Governments die by a thousand cuts, not a single wound. And finally, against all odds, even when the deck is stacked entirely its own favour, death can come swiftly. Suddenly.
For the Sirisena-Wickremesinghe administration, the wounds are not yet fatal but the bleeding has begun. Despite the pro-Rajapaksa faction’s sabre-rattling, political instability is still a long way off. More dangerously close is the abject disappointment and disillusionment of the populace that had been taught to hope for governance in the last election cycle. Every blow to the Government’s credibility strengthens the hand of the pro-Rajapaksa Opposition and justifies their rhetoric. Failure to check the conduct of its ministers, imperviousness to growing criticism about the abandonment of good governance principles, generic political dysfunction and an increasing tendency to view Government critics as Rajapaksa agents could quite quickly turn into malignant problems and pave the way for an eventual unseating.
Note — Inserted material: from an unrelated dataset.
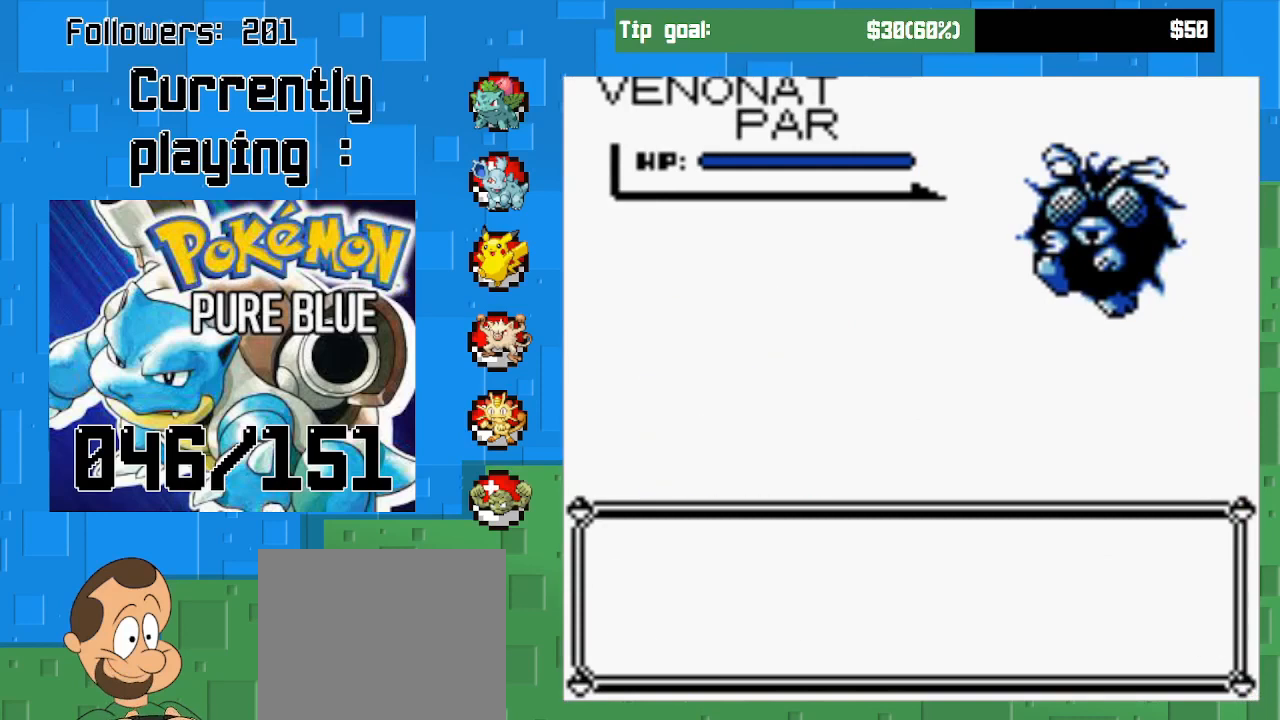
{"buttons": [], "right_stick": "center", "events": [[133, "CIRCLE", "up"]]}
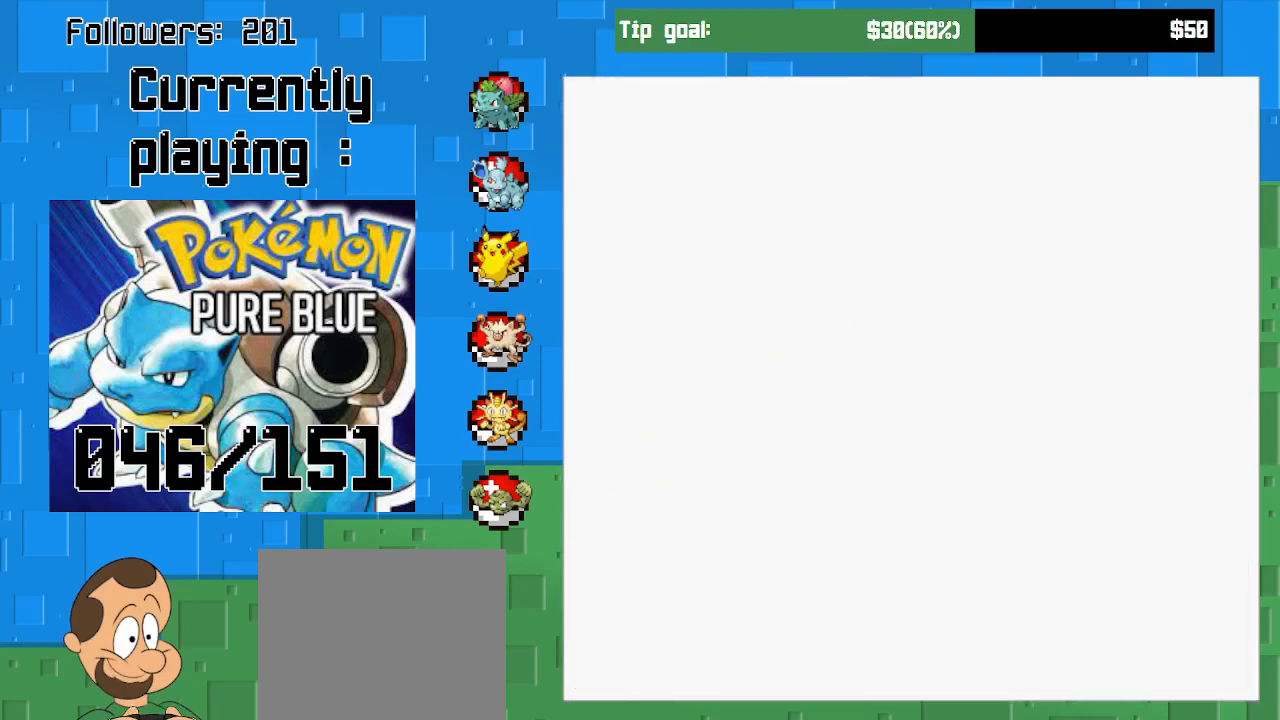
{"buttons": ["DPAD_UP"], "right_stick": "center", "events": [[300, "DPAD_UP", "down"], [400, "DPAD_UP", "up"], [467, "DPAD_UP", "down"]]}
The passage of the 19th Amendment to the Constitution was the Sirisena-Wickremesinghe administration’s shining moment. Following the enactment of 19A, the Government ushered into office on 8 January 2015 was at the zenith of its popularity. It has been almost all downhill since then. If nothing else, the public euphoria at the passage of 19A should have made it clear to President Sirisena and Prime Minister Wickremesinghe exactly how strong an appetite the country was showing for meaningful democratic and political reform. It should have forced them to act, to exploit the window of opportunity that opened on 8 January 2015 to overhaul the country’s political system and deliver on governance reform. Both leaders have done the opposite. President Sirisena appears willing to turn his back on his electoral mandate and do anything it takes to wrest back full control of the SLFP, at great cost to his presidential legacy. Prime Minister Wickremesinghe continues to adopt a see-no-evil approach while the actions of his party-men and advisors grievously damage and discredit his administration.
For both the President and the Prime Minister, this path is ultimately self-destructive. The benchmarks were set higher for them. Every deviation from their stated purpose is perceived as a grave betrayal. Their fall from grace will be steeper and more devastating. Elected as reformers, both men have made active choices to proceed with politics as usual. Rather than make difficult political decisions that would restore public faith in Government, they continue to pander and accommodate the most corrupt and inept within their ranks.
For now, at least from the perspective of the general public, the Government looks to have fallen short on making good on nearly every promise it made about good governance on the election trail. Ironically, the power to turn back that clock and extend the window for change still lies with the two men holding presidential and prime ministerial office. If they would only seize it.